King's novels are filled with gods who “sport” with humans; fate in his books is often an actively malevolent horror. “Pet Sematary” just about robs its characters of free will. They're doomed as soon as they buy their new house, which rests too close to the evil, stony graveyard — old neighbors, cats, and tractor-trailers on the road near their home are all collaborating in a conspiracy of evil.
Similarly, "11/22/63" is a time travel story about the immutability of history, with fate reaching down to crush anyone who tries to alter its slow, grinding procession. In “The Stand” and “It,” the protagonists are pushed about by shadowy forces, some supposedly good and some supposedly evil, but all moving humans here and there like pieces on a dark gameboard. King's characters are like the contestants in “The Long Walk:” They put one foot in front of the other on a preordained trail, marching towards their own demise.
King's characters are like the contestants in “The Long Walk:” They put one foot in front of the other on a preordained trail, marching towards their own demise.

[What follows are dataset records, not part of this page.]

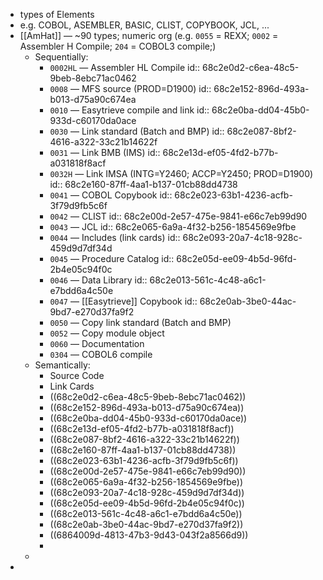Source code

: - types of Elements
- e.g. COBOL, ASEMBLER, BASIC, CLIST, COPYBOOK, JCL, ...
- [[AmHat]] — ~90 types; numeric org (e.g. `0055` = REXX; `0002` = Assembler H Compile; `204` = COBOL3 compile;)
	- Sequentially:
		- `0002HL` — Assembler HL Compile
		  id:: 68c2e0d2-c6ea-48c5-9beb-8ebc71ac0462
		- `0008` — MFS source (PROD=D1900)
		  id:: 68c2e152-896d-493a-b013-d75a90c674ea
		- `0010` — Easytrieve compile and link
		  id:: 68c2e0ba-dd04-45b0-933d-c60170da0ace
		- `0030` — Link standard (Batch and BMP)
		  id:: 68c2e087-8bf2-4616-a322-33c21b14622f
		- `0031` — Link BMB (IMS)
		  id:: 68c2e13d-ef05-4fd2-b77b-a031818f8acf
		- `0032H` — Link IMSA (INTG=Y2460; ACCP=Y2450; PROD=D1900)
		  id:: 68c2e160-87ff-4aa1-b137-01cb88dd4738
		- `0041` — COBOL Copybook
		  id:: 68c2e023-63b1-4236-acfb-3f79d9fb5c6f
		- `0042` — CLIST
		  id:: 68c2e00d-2e57-475e-9841-e66c7eb99d90
		- `0043` — JCL
		  id:: 68c2e065-6a9a-4f32-b256-1854569e9fbe
		- `0044` — Includes (link cards)
		  id:: 68c2e093-20a7-4c18-928c-459d9d7df34d
		- `0045` — Procedure Catalog
		  id:: 68c2e05d-ee09-4b5d-96fd-2b4e05c94f0c
		- `0046` — Data Library
		  id:: 68c2e013-561c-4c48-a6c1-e7bdd6a4c50e
		- `0047` — [[Easytrieve]] Copybook
		  id:: 68c2e0ab-3be0-44ac-9bd7-e270d37fa9f2
		- `0050` — Copy link standard (Batch and BMP)
		- `0052` — Copy module object
		- `0060` — Documentation
		- `0304` — COBOL6 compile
	- Semantically:
		- Source Code
		- Link Cards
		- ((68c2e0d2-c6ea-48c5-9beb-8ebc71ac0462))
		- ((68c2e152-896d-493a-b013-d75a90c674ea))
		- ((68c2e0ba-dd04-45b0-933d-c60170da0ace))
		- ((68c2e13d-ef05-4fd2-b77b-a031818f8acf))
		- ((68c2e087-8bf2-4616-a322-33c21b14622f))
		- ((68c2e160-87ff-4aa1-b137-01cb88dd4738))
		- ((68c2e023-63b1-4236-acfb-3f79d9fb5c6f))
		- ((68c2e00d-2e57-475e-9841-e66c7eb99d90))
		- ((68c2e065-6a9a-4f32-b256-1854569e9fbe))
		- ((68c2e093-20a7-4c18-928c-459d9d7df34d))
		- ((68c2e05d-ee09-4b5d-96fd-2b4e05c94f0c))
		- ((68c2e013-561c-4c48-a6c1-e7bdd6a4c50e))
		- ((68c2e0ab-3be0-44ac-9bd7-e270d37fa9f2))
		- ((6864009d-4813-47b3-9d43-043f2a8566d9))
		-
	-
-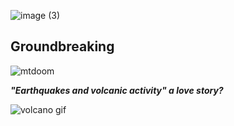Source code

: ![image (3)](https://user-images.githubusercontent.com/38046880/109901438-b297e080-7c5e-11eb-9ff2-7ba5c0c10398.png)
## **Groundbreaking**

![mtdoom](https://user-images.githubusercontent.com/70727613/109593766-332bd500-7ad7-11eb-8243-3e6c9e1a75d1.gif)

**_"Earthquakes and volcanic activity" a love story?_**

![volcano gif](https://user-images.githubusercontent.com/70727613/109594495-83effd80-7ad8-11eb-856c-c5046a389854.gif)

Johnny certainly fits that mold. As soon as he appears on screen, enthusiastically quoting Edgar Allen Poe's “The Raven,” you know he's doomed — a pinned insect, thrashing slowly until the movie's runtime ticks down. Johnny's visions are little movies within movies; he watches children burn, or drown, or the world end in fire. "I stood there and did nothing!" he shouts after seeing a murder in a vision. Johnny stares frozen, like the audience, as those sharp scissors come out and down, and everyone dies.
But in “The Dead Zone,” unlike in many of King's other works, the sense of futility is at least partially an illusion. The future Johnny sees isn't set in stone. He can change it if he's willing to act.
Doing so comes at some risk. Jonny's psychic abilities give him terrible headaches and leach his life away. And there are more mundane costs as well. He is shot while foiling a murderer; he loses a job because he's so insistent that one of his students stay home from an ice hockey game. Defeating Stillson costs him his life. Moving the ugly, dead weight of fate requires not just vision but sacrifice. It's a cold, unpleasant business. But it's possible.
Given our current situation, even “The Dead Zone” feels overly optimistic. Greg Stillson is a religious maniac, but his brand of populism isn't curdled in bigotry, like that of the current GOP. Assassination attempts rarely solve political problems as neatly as they do in the film. And of course, Stillson's career disintegrates after he threatens the life of a baby on camera. Maybe Trump would finally be done if he did such a thing, but I'm not as sure as I'd like to be.
But the greatness of “The Dead Zone” is less about the specifics of the plot than it is about the way it treats mourning as a door, rather than as a blank wall. In “Pet Sematary,” the family is buried by their own inescapable sadness. Despair is their fate, and their fate is despair.
Johnny's misery, though, doesn't (just) isolate him. It also helps him see what others need, and how he can help them. We're all born to grieve, which is both a doom and a basis for solidarity. The heart of the dead zone is cold. But it's still a heart.